While it's all plausible, the requirements are insane - all the machines have to have a BIOS with the same security flaw(s) that allow the infection. After that, though, it's perfectly within reason that everything else reported is true.
ive seen it before. im in a computer technologies class and for learning we get clients to bring in computers and we fix them. ive seen the FBI virus, my friend has seen the cryptolock and i have seen the one in question
Even if this malware is so sophisticated it can't be that hard to analyze. He could simply dump the infected BIOS image and compare it to the clean one. Of course there are more places where it can hide but that would still provide some useful information.
I am pretty sure it's possible to make Arduino act as a USB host and then use it to dump data packets coming from the flash drive to see the first step of infection.
@OrionMaser: I meant that it must be possible to extract BIOS image from the chip. Also, on some motherboards the bios chip is not soldered but placed into a socket (at least on my motherboard) . Remove the chip, then read the data with some sort of hardware, like this guy did: http://irq5.io/2010/07/01/reading-bios-chips/
While it's all plausible, the requirements are insane - all the machines have to have a BIOS with the same security flaw(s)

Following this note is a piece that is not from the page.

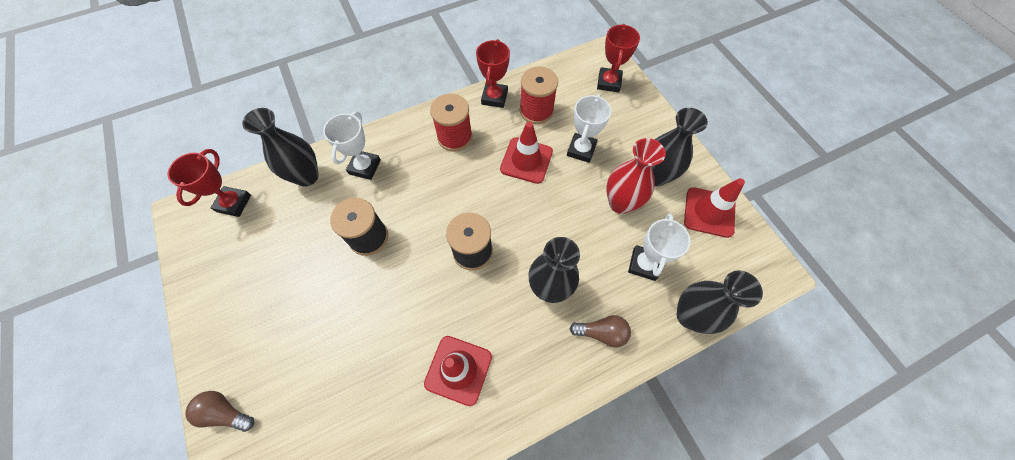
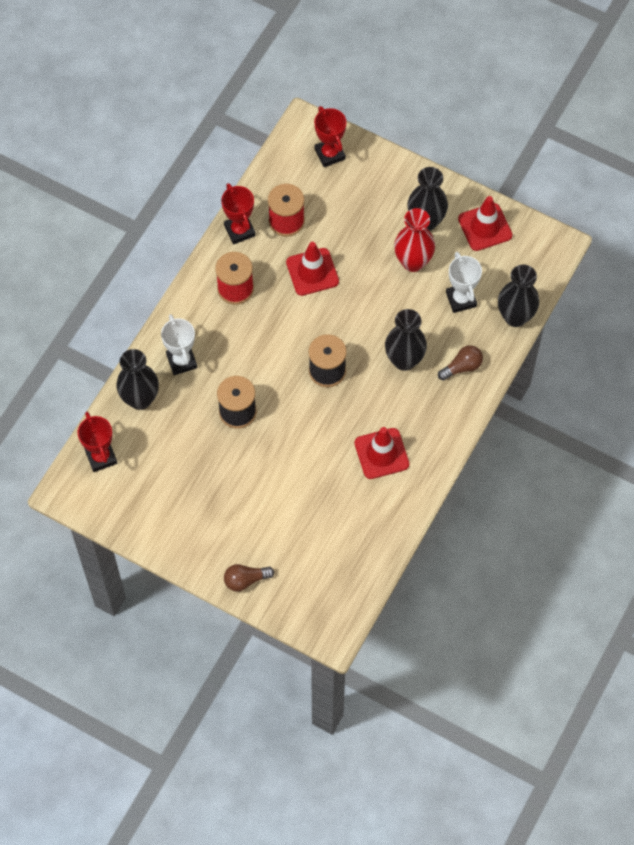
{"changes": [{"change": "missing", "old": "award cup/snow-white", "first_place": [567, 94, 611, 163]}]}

On top of what L B said, Macs (like the guy in the article had) and many other modern computers don't have BIOS chips anymore. The article says it can infect EFI as well, but I find it hard to believe that someone produced such a smart virus that can take advantage of BIOS vulnerabilities from multiple manufacturers as well as a handful of different EFI implementations. Then from there take over a system with different processors and OS's in play? Plausible but highly, highly unlikely. And if someone or group of people were to make something like that, imagine how much they could sell that for! That's too great a virus to have on regular consumers' laptops and such.
Of course, you can send packets via NDIS drivers programming a virtual router. It must be using NDIS drivers to create virtual router to communicate.
The programmer must be familiar with Virtualization programming therefore s\he may be programming it.